Entre ces deux épisodes, l'histoire islamo-persique récupère le Joseph de la Bible, trahi d'abord par ses frères qui le vendent comme esclave en Égypte où il se retrouve Premier ministre de Pharaon; Joseph est poursuivi par le chantage de la femme de pharaon, Zouleika, qui veut le posséder charnellement. Au hammam de Chiraz des fresques peintes représentent ces épisodes tragiques et glorieux de Joseph héros et martyr.

Le martyr est une femme quand Sharbanu, la fille du dernier roi perse vaincu, Yazgard, accepte de s'unir à l'envahisseur arabe Hussein et de transmettre à leur fils la lumière séminale.

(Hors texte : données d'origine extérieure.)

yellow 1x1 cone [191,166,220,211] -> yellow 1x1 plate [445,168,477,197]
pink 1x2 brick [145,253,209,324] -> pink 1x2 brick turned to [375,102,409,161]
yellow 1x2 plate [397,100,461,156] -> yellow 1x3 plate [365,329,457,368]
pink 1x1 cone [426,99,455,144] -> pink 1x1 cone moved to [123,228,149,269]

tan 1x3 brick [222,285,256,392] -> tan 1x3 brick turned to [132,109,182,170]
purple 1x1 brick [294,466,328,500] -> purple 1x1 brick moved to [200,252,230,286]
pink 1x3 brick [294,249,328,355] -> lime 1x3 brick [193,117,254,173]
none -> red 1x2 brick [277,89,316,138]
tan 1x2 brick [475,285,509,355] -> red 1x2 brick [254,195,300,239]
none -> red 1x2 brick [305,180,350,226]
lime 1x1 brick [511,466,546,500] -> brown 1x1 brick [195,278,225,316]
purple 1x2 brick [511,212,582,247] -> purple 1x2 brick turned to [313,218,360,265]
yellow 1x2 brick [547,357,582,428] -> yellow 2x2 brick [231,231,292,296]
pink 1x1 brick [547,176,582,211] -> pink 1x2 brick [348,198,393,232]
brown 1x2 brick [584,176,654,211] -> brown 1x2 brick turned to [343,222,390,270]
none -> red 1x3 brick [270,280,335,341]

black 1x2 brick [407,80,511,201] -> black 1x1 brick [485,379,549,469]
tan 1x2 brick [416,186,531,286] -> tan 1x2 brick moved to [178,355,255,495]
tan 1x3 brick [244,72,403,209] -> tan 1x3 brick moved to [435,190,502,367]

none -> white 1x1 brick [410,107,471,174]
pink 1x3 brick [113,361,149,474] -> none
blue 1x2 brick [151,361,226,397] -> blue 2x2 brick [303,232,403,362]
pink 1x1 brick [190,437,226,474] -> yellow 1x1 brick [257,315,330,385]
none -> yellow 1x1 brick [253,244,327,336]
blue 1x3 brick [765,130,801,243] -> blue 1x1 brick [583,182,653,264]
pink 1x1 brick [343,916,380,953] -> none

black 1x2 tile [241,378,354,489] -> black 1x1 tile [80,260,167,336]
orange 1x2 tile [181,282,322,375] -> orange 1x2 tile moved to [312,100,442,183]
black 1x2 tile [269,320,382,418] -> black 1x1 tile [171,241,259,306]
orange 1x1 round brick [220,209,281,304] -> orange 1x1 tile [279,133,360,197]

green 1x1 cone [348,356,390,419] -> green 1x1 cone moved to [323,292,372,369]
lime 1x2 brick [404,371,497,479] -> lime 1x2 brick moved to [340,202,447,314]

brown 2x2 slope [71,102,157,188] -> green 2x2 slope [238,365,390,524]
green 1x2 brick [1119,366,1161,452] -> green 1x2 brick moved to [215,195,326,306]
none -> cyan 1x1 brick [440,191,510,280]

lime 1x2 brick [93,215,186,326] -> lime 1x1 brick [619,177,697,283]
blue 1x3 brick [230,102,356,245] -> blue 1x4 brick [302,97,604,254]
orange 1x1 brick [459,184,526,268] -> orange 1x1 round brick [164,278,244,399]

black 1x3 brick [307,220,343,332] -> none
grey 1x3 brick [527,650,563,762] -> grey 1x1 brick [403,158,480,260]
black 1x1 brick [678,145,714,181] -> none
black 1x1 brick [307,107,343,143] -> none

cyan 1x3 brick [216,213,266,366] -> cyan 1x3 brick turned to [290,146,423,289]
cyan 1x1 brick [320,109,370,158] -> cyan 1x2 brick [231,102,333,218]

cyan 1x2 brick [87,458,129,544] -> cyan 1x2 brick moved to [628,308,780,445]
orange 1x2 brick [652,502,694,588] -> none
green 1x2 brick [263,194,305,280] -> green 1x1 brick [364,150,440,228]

Ainsi ce voyage m'a permis dans un premier temps de pénétrer une réalité insoupçonnée jusque là, celle du martyr qui est un fil rouge de l'histoire perse et A. Maalouf pense que si les iraniens vivent dans le passé, c'est parce que le passé douloureux est leur patrie.

Cependant ce fil rouge est intimement associé à des histoires d'amour et l'Iran m'a révélé à travers un de ses poètes du 15ème siècle, Djami, la victoire de l'amour lumineux sur les tentations mortifères. L'histoire de Joseph n'est pas que l'histoire d'un martyr. Grâce au poète soufi Djami qui reprend et prolonge ce qu'en disent la Bible et le Coran, Joseph était tellement beau que "sa beauté changeait en lumière les ténèbres" et Zouleika "servante du vrai amour", a incarné jusqu'à l'abandon d'elle-même toutes les facettes de l'amour mais aussi suivi son chemin exigeant.

C'est ce fil rouge aussi qu'il faut retenir de l'imaginaire persan. Les forces du présent de l'amour peuvent triompher du passé tragique.